What is required
Each line of the data below from the one holding "Construction Claims Mitigation Through" to the one holding "II. Two Stages contract strategy", inclusive, is to be reproduced exactly; no other line belongs in the answer.
───
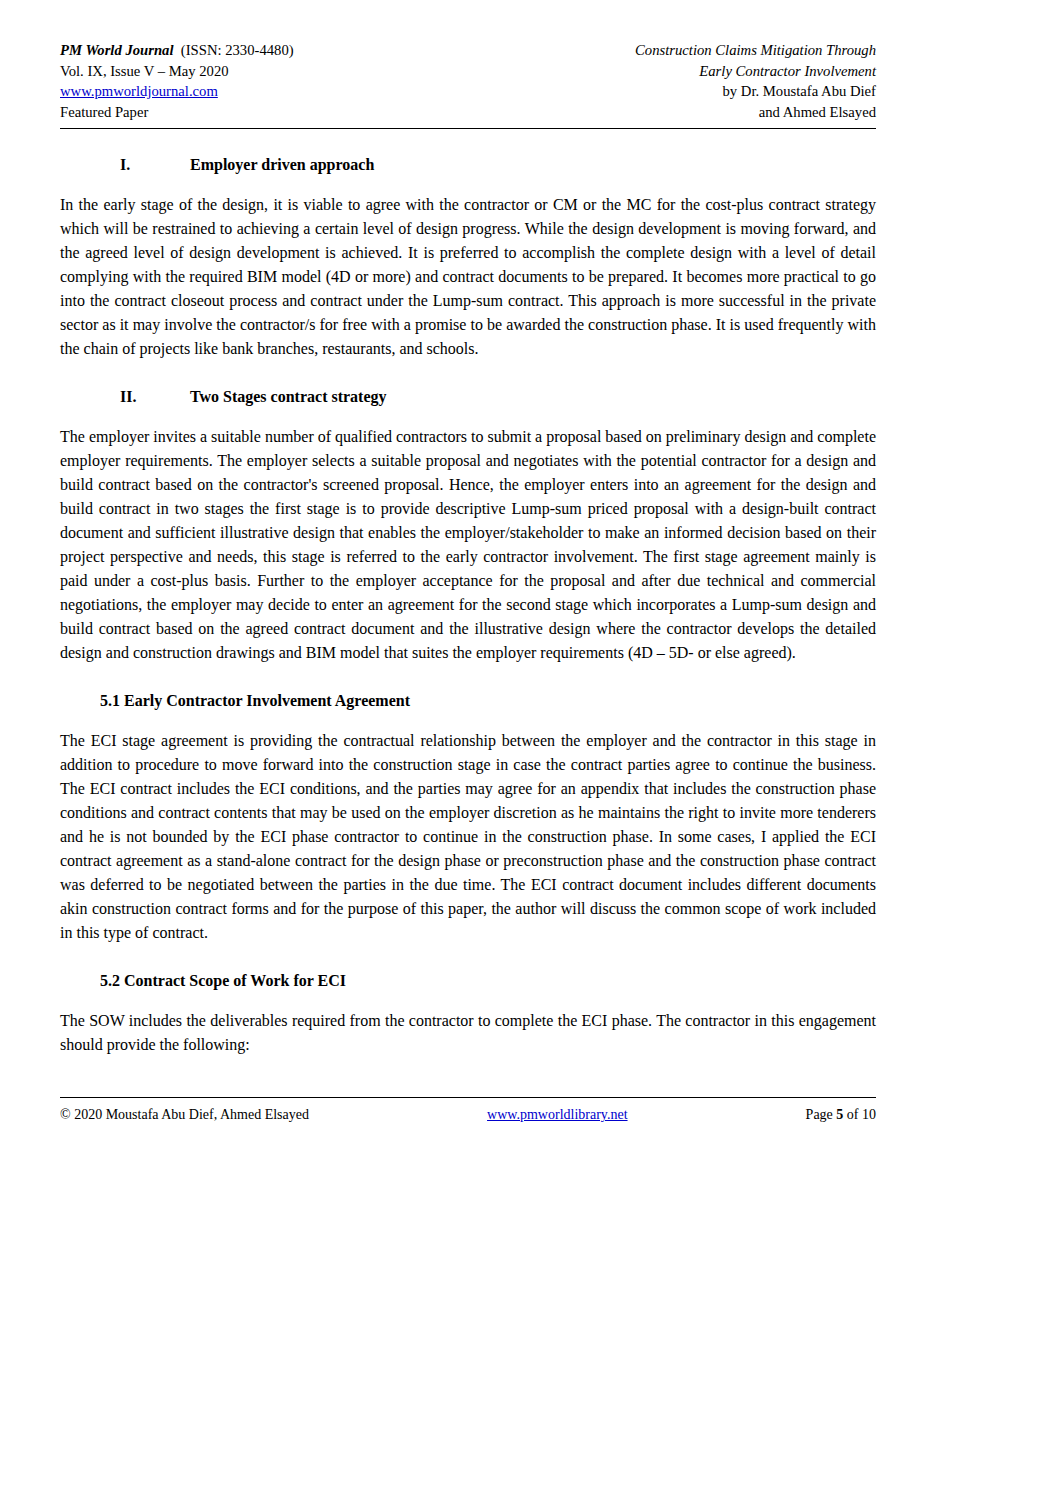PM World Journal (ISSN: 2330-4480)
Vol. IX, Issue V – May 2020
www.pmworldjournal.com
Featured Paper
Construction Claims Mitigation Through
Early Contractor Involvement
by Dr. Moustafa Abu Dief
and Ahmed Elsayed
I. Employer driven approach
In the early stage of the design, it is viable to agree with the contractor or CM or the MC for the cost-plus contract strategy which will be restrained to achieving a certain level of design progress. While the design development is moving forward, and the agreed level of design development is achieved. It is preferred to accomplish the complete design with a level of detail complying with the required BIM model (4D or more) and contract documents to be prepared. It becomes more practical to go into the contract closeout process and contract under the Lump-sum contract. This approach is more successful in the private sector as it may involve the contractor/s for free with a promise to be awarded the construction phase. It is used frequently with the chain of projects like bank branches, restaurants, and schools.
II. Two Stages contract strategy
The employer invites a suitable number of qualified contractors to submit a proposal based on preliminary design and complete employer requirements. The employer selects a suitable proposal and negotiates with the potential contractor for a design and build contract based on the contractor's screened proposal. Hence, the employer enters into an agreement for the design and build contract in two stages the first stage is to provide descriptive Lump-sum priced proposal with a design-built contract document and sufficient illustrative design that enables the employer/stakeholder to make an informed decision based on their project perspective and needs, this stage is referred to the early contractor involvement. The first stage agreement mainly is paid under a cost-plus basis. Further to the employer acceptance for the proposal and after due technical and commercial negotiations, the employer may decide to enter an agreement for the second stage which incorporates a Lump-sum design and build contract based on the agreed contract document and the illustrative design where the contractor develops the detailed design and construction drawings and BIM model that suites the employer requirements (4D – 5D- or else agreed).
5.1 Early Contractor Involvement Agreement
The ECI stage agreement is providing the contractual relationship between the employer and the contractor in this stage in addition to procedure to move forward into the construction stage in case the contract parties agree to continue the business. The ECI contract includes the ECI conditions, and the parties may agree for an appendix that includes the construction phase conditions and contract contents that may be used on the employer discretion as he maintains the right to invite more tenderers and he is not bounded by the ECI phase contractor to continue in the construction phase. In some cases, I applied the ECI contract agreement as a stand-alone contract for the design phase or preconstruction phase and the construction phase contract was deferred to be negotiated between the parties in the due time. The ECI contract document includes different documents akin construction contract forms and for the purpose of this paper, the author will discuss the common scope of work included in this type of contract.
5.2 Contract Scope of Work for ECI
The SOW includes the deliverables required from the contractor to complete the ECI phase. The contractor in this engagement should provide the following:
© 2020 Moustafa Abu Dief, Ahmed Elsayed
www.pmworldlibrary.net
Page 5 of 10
───
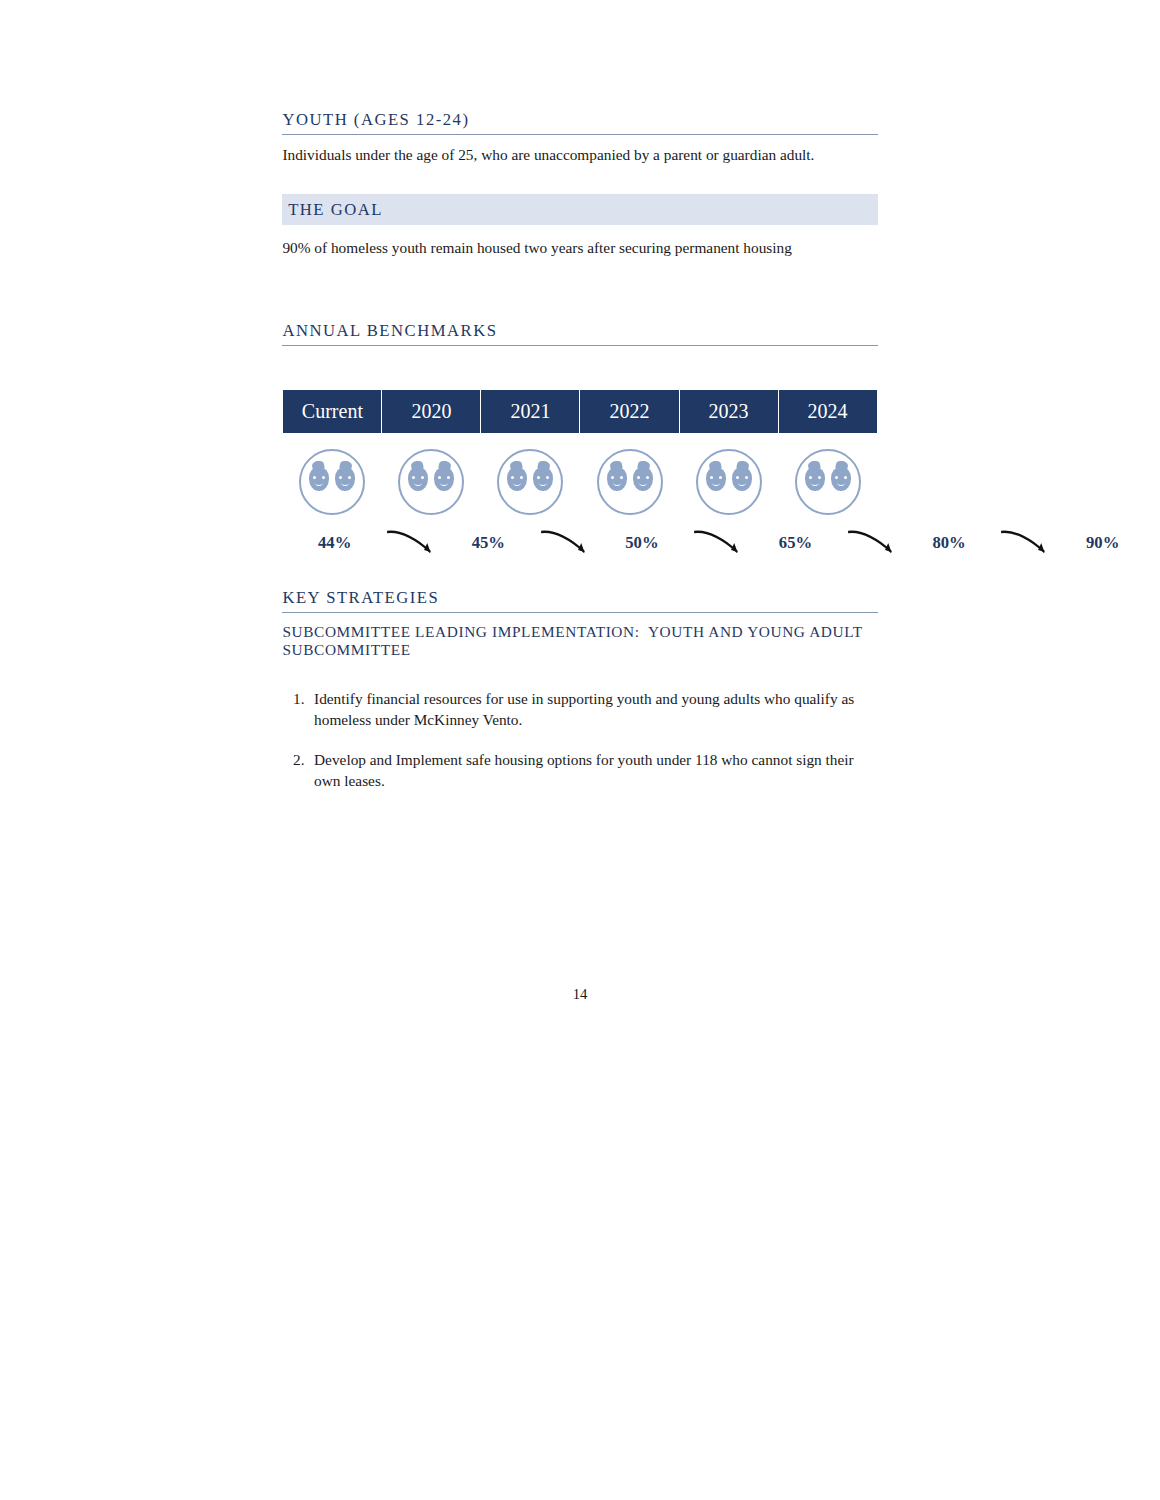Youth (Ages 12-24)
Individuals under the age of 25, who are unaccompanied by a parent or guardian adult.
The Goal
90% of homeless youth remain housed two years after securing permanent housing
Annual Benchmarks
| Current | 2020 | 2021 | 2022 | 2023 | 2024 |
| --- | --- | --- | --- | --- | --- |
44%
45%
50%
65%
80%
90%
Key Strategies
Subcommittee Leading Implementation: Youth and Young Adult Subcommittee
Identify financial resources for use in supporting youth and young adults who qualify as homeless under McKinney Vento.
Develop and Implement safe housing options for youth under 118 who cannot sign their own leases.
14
───
Answer to this problem
Construction Claims Mitigation Through
Early Contractor Involvement
by Dr. Moustafa Abu Dief
and Ahmed Elsayed
I. Employer driven approach
In the early stage of the design, it is viable to agree with the contractor or CM or the MC for the cost-plus contract strategy which will be restrained to achieving a certain level of design progress. While the design development is moving forward, and the agreed level of design development is achieved. It is preferred to accomplish the complete design with a level of detail complying with the required BIM model (4D or more) and contract documents to be prepared. It becomes more practical to go into the contract closeout process and contract under the Lump-sum contract. This approach is more successful in the private sector as it may involve the contractor/s for free with a promise to be awarded the construction phase. It is used frequently with the chain of projects like bank branches, restaurants, and schools.
II. Two Stages contract strategy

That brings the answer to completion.